What is needed —
Everything in the listing below should be repeated exactly, apart from the pictures.

Information supplied —
-=-=-=-=-

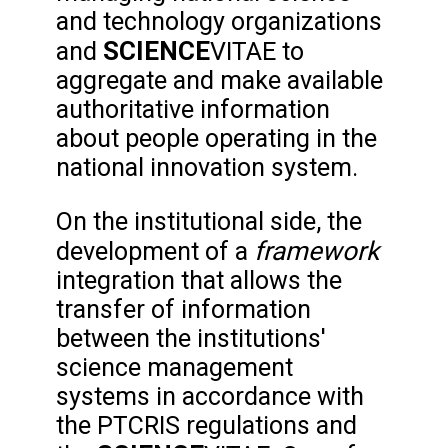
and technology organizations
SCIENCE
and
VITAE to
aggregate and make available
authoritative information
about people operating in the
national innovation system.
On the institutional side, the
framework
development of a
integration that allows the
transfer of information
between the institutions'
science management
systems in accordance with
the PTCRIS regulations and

-=-=-=-=-

Task answer —
and technology organizations
SCIENCE
and
VITAE to
aggregate and make available
authoritative information
about people operating in the
national innovation system.
On the institutional side, the
framework
development of a
integration that allows the
transfer of information
between the institutions'
science management
systems in accordance with
the PTCRIS regulations and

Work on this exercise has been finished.